So I have a friend (25F) that came back from Costa Rica. She asked me to pick her up from the airport and I agreed but when I went to pick her up she asked me if she could stay with me (26F) and my boyfriend (23M) for two weeks because her mom is pregnant and she wanted to make sure she didn't have the corona virus. I asked my boyfriend and he said yes. Well that two weeks turned to six so I told her she had to go home. When I get off of work to take her home, she says her stepdad won't let her come home because they had a falling out. She waited to tell me this until it was time for her to go! She doesn't work so she sits on the couch all day, she doesn't help clean, doesn't have money. Her only option is to go to New Orleans with her aunt but she doesn't want to. What should I do? I'm getting annoyed and it's going to cost us this friendship.
tl;dr: friend asked to stay with me and boyfriend for two weeks, and now it's been seven and she won't leave
Have a safe trip to NOLA
Sit her down and tell her that she has to leave. I would give her 2-3 days to organize everything and if you like to, offer her help.
If the date has come, make sure that she packes her stuff.
“I know this is awkward but, we have decided, you have to be out by x date.”

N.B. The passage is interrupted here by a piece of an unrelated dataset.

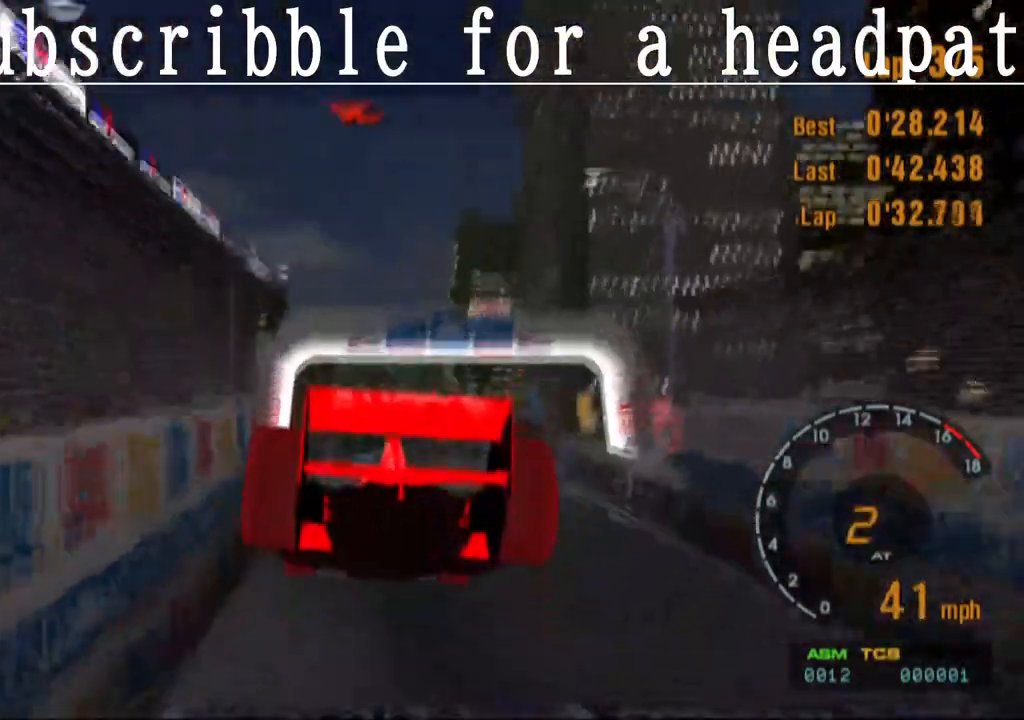
{"buttons": ["CROSS"], "left_stick": "right", "right_stick": "center", "events": [[450, "left_stick", "right"]]}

keep using past tense. It is decided. This is already decided. It is not a negotiation, this is not a request, or a debate. You and boyfriend agree ahead of time to back each other up on everything, not disagree in any way, not let her get to one of your sympathy and use it against the other. Practice phrases like “it’s terrible but” “I’m sorry this happened but” always past tense. It’s already done. Even “there is nothing to be done, there is no other option, I’m sorry but it has to be by x date” “it just does” “that’s not the point” and be brave, practice saying out loud “I feel we’ve been very patient and generous already” if she tries to become emotionally manipulative. “Haven’t we already given you enough time, haven’t we been understanding this whole time?” “I’m sure you’re grateful for all we already did” etc.
The fact that she thought it was okay to potentially infect you with covid 19 was bad, the fact that she thought it was okay to force that on you when you were nice enoigh to give her a loft, she stays in your home and doesn’t even clean? This person is not your friend or at the very least the friendship is unhealthy and toxic.